ML Atomistic
Foundational libraries enabling ML models and simulation engines to communicate
Context
Atomistic ML lives in an O(M x E) world: M models (PyTorch, JAX, MACE, PET, …) times E simulation engines (LAMMPS, GROMACS, ASE, eOn). Every model-engine pair needs its own glue, and a model trained under one framework cannot be dropped into another without rewriting that glue.
The approach
Metatensor provides a shared data format (TensorMap) for atomistic ML tensors - descriptors, predictions, training labels - with metadata about which atoms and properties each block describes (Bigi et al. 2026). The format is framework-agnostic, sparse, and block-structured. Metatomic wraps trained models behind one interface that simulation engines call directly. Integration cost drops from O(M x E) to O(M + E).
My contributions
At the Ecole polytechnique federale de Lausanne (EPFL) labCOSMO I work on the systems-level pieces that make metatensor practical: DLPack support for zero-copy tensor interchange between PyTorch, NumPy, and the Rust core; device-aware execution that routes tensors to the right hardware; and performance tuning on the Rust side. On the simulation side, I maintain the integration with eOn for saddle point searches and work on the GROMACS integration, including embedding machine-learned interatomic potentials (MLIPs) inside molecular mechanics (MM) so an MLIP can drive a reactive subsystem inside a classical force field.
Code
- metatensor – Contributor (DLPack, device management, Rust core)
- metatomic – Contributor
- metatrain – Contributor (training infrastructure)

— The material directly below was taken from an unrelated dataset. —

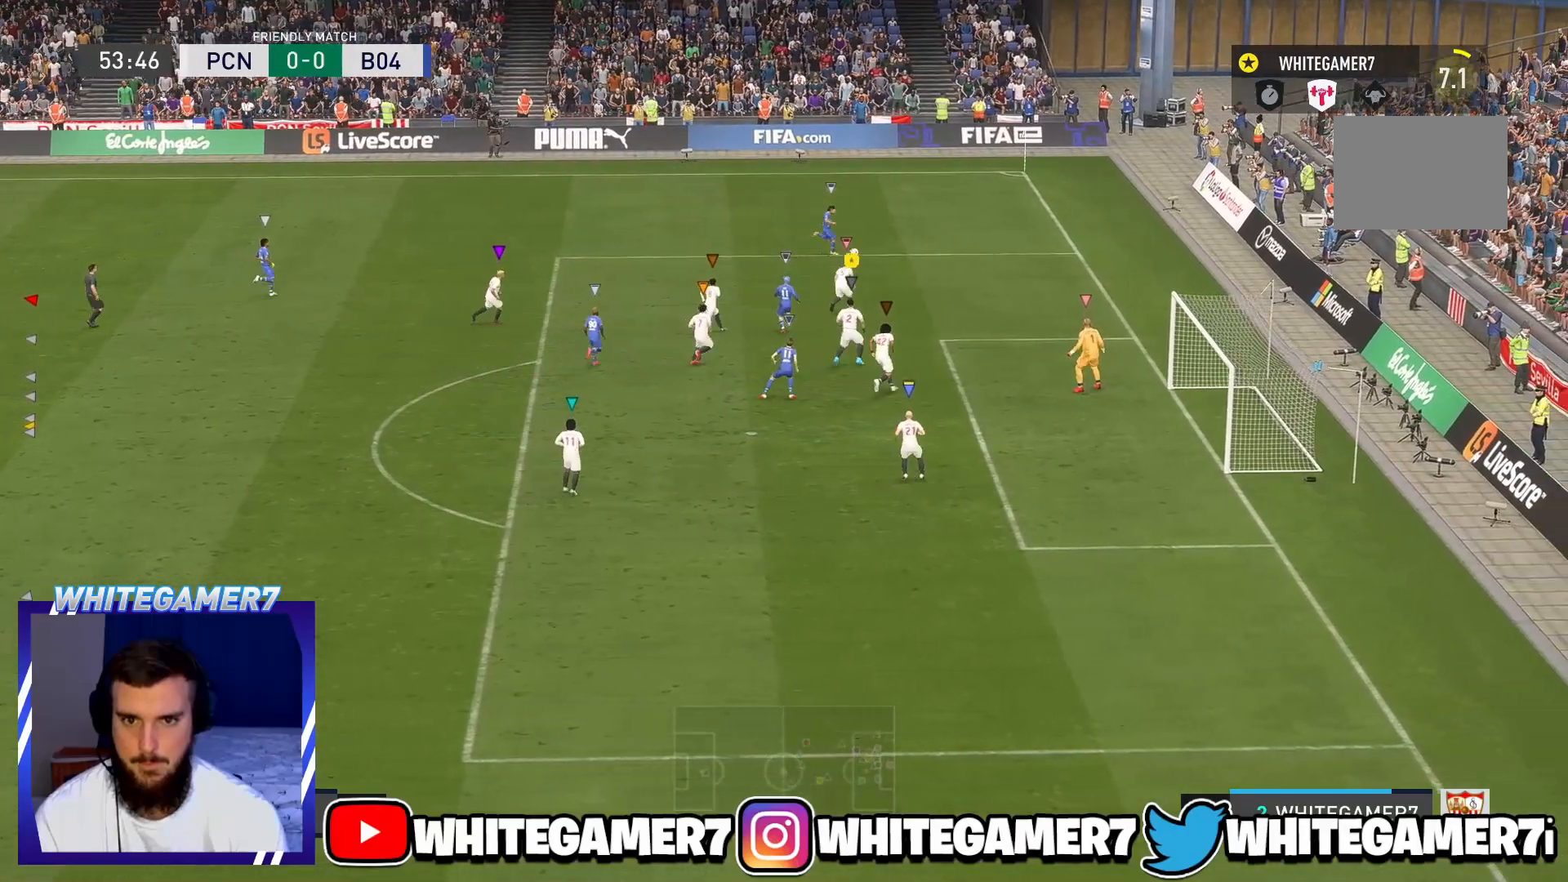
{"buttons": ["L2"], "left_stick": "center", "events": [[16, "R2", "up"], [150, "left_stick", "down-right"], [350, "left_stick", "center"]]}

- metatensor-gromacs – GROMACS integration (MLIP-in-MM embedding, domain-decomposition scalability, device-aware threading)
- vesin – Neighbor list library
- rgpot – RPC-based potential interface (GitHub)
- ChemGP – Chemically motivated Gaussian processes
- Atomistic Cookbook – Tutorial recipes for the ecosystem
Open directions
- Embedding machine-learned interatomic potentials (MLIPs) in molecular mechanics (MM) in GROMACS through metatomic: an ONIOM-style subtractive scheme (E = E_MM(full) + E_MLIP(region) - E_MM(region)) that runs an MLIP on the reactive subsystem while the surrounding classical force field handles the bulk. The open problems are energy conservation across the MLIP/MM boundary (the Torch thread count has to match the MD engine to keep the drift small) and correct bonded-term bookkeeping, where only interactions with every atom in the MLIP region are removed and boundary bonds, angles, and dihedrals stay with the force field. This is the route to MLIP-accuracy reaction modelling in explicit solvent at molecular-mechanics cost.
- Hardware-aware execution paths in metatomic: automatically selecting GPU vs CPU kernels based on system size and available devices.